Environmentalists trying to save chimpanzees at a UNESCO World Heritage protected area in Guinea are facing resistance from villagers who say their needs are being ignored. VOA's Nico Colombant reports from the Mount Nimba nature reserve, in eastern Guinea, about the difficult balance between environmental and economic concerns.
Scientists and guides marvel as one of the 13 remaining chimpanzees from Bossou does an acrobatic treetop demonstration of quickly picking berries from one branch and the next.
After the impressive display, scientist Sakho Djemory walks toward plants he has been cultivating. Djemory has been arranging a natural corridor of plants chimpanzees like to eat.
Djemory explains the idea is for the mostly male Bossou chimpanzees to travel to other parts of the reserve where there are more female chimpanzees, like on Mount Nimba, so they can reproduce. Chimpanzees travel where they can find food they like.
But Djemory say many of the plants have been burned down by people.
He says scientists explain to villagers why the planting is taking place, but says some villagers keep repeating that it is their land that is being taken away.
Local guide Pascal Gomis, who leads a group of scientists into dense forest to see some of the other chimpanzees, says people have much to learn from the animals and should be proud of having them close by.
"I see chimpanzees as important, as important as human beings, and very intelligent," Gomis said. "A chimpanzee cannot marry a sister, and a sister cannot marry a brother. So they are intelligent animals."
But he says villagers are sometimes jealous that he has a job working for Japanese researchers, while they do not.
"Some people, they are jealous, because they do not have money, food, when they see their friend getting a job and some small, small money there," Gomis said. "They cannot understand. They cannot understand, because they do not have anything to eat, they do not have money."
As he speaks, a forest fire lit for hunting purposes can be seen on one of the hills in the distance, in violation of international agreements.
UNESCO, the United Nations Scientific, Educational and Cultural Organization, lists Mount Nimba as a strict nature reserve, meaning it cannot be used for cultivation, hunting, or mining.
The reserve harbors rich flora and fauna, including endemic species like viviparous toads, which give birth to live offspring, not eggs.
It was inscribed on UNESCO's list of World Heritage sites in danger in 1992, over concerns about mining projects and an influx of refugees from the then-conflict in Liberia.
In 1993, a World Heritage committee and Guinea's government agreed on new boundaries for the site as well as the establishment of a government management center to handle all environmental and legal questions.
Residents in the village of Serengbara at the foot of Mount Nimba say if they got as much help as is given to the environment, they would be happy too.
Village chief Bakada Siomy says the thousand or so people here have little food to eat, and very little land.
A dozen or so children, many of them sniffling, some of them with distended bellies, a sign of poor nutrition, lazily play under a setting sun.
Another villager shows fish ponds which have been set up by environmentalists behind the village. But he says the fish ponds do not always work well, and that anyway most villagers do not really like fish.
He says it was much easier before Mount Nimba was a protected area, when villagers could cultivate land, and got along fine with chimpanzees.

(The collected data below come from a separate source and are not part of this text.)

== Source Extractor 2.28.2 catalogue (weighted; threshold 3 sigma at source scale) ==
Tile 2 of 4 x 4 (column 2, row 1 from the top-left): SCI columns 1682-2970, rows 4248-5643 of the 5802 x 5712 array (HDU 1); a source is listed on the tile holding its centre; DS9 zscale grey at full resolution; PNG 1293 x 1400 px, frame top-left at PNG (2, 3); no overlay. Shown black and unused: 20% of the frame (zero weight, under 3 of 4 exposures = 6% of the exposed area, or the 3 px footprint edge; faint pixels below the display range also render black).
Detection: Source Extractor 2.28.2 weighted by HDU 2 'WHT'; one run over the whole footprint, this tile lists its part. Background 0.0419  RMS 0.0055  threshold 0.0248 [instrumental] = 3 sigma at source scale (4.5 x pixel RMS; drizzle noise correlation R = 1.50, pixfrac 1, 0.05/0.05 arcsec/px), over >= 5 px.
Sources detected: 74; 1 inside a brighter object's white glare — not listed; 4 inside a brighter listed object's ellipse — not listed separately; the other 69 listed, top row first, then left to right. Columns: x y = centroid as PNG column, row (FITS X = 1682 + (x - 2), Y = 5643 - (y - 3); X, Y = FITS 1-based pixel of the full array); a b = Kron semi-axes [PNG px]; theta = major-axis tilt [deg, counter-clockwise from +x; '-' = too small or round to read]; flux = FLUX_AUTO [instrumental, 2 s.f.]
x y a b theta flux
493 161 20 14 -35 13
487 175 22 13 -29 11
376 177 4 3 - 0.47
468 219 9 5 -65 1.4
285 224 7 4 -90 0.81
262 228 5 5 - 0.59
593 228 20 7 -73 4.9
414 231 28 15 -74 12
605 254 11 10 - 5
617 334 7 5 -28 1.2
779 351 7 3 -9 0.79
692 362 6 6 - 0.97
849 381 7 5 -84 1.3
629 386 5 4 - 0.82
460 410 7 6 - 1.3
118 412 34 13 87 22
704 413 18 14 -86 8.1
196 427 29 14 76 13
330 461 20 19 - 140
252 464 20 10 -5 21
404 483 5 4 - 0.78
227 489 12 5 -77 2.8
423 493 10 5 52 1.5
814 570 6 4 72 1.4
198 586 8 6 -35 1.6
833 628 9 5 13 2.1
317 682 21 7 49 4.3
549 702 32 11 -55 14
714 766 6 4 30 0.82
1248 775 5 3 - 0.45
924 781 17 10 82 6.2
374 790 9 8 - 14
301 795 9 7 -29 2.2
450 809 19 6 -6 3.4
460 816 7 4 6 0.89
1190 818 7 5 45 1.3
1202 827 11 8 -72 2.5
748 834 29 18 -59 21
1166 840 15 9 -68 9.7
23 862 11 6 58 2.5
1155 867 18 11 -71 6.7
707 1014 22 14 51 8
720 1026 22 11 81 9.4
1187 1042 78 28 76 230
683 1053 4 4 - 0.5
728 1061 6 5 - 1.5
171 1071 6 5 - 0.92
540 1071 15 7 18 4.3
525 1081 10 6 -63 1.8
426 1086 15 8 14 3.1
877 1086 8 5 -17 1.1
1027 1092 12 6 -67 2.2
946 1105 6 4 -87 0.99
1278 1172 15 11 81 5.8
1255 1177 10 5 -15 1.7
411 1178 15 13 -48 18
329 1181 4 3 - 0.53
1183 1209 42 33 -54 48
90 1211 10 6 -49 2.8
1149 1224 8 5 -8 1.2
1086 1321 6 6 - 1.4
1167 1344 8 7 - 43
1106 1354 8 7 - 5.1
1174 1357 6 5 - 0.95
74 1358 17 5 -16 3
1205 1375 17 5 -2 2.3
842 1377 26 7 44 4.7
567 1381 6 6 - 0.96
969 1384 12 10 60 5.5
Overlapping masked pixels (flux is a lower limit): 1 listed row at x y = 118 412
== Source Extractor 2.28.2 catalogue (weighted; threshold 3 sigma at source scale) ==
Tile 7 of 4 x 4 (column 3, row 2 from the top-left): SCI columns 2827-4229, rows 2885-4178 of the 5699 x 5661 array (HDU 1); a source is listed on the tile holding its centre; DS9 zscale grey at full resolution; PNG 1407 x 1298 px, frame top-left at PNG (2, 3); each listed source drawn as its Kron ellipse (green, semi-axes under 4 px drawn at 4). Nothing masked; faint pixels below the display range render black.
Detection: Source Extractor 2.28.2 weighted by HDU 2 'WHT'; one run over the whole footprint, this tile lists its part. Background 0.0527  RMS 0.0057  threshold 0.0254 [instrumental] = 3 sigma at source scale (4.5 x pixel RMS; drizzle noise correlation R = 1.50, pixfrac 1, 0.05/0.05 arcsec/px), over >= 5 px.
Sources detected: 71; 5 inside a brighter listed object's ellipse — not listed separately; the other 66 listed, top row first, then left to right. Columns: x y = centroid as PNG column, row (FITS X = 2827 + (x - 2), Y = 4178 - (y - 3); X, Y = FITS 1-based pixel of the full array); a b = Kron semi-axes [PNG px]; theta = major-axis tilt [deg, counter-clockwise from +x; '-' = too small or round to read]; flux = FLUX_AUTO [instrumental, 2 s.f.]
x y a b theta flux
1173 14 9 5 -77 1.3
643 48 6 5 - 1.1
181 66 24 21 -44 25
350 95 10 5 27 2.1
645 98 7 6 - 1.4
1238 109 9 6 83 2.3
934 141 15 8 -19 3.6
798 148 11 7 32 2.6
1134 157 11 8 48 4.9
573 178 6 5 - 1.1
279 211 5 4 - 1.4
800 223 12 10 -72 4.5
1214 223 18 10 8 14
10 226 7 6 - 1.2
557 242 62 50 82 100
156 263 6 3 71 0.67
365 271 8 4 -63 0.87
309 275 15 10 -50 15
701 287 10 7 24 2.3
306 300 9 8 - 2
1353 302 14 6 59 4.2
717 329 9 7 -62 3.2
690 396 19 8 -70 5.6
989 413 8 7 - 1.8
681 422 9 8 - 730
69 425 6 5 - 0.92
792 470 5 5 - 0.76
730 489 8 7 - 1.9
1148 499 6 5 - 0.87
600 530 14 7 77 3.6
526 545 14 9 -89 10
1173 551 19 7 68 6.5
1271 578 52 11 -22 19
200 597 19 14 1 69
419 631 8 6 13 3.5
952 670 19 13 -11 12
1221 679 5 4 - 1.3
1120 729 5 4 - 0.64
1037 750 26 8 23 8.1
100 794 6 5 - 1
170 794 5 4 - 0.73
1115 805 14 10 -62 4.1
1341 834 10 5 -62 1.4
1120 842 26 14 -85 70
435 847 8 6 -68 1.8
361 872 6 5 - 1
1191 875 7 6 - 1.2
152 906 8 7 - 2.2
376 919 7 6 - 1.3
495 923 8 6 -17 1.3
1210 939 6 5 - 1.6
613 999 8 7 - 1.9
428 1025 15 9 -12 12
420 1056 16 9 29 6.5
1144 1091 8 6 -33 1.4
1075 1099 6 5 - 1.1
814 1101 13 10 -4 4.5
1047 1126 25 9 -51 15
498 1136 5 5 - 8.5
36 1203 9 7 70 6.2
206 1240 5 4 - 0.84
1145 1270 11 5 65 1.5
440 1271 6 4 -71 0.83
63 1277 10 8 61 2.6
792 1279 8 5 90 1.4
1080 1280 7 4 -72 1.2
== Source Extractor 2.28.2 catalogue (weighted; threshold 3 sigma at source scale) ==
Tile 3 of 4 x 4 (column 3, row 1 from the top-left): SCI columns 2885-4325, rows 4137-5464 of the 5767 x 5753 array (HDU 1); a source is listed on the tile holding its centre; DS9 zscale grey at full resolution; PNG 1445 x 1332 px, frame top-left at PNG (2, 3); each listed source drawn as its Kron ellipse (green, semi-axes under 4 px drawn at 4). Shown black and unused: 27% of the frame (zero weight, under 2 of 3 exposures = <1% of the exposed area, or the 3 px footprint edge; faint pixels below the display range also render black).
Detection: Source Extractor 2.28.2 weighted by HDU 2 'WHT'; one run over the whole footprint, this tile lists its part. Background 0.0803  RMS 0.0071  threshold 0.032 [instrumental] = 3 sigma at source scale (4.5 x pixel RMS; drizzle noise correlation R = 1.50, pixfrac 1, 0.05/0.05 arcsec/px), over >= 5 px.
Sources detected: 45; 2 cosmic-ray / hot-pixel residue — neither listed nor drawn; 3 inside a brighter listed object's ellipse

Keamou Haba, a government official whose job it is to monitor and evaluate different projects on the reserve says rare fauna and flora constitute riches for Guinea as well.
He says it is always difficult to balance environmental and economic interests.
He says it is even more difficult on the Ivorian side of the border, which also has protected land, but is currently under rebel control.
Haba denies reports by outside environmentalists that his own Guinean government has been trying to start uranium mining in the mountain range. He says there is no proof there is uranium on Mount Nimba.
If there were uranium, he says, it could be exploited, but arrangements would be made for the environment to be protected. That is always extremely important, he says, for the future and everyone's livelihood.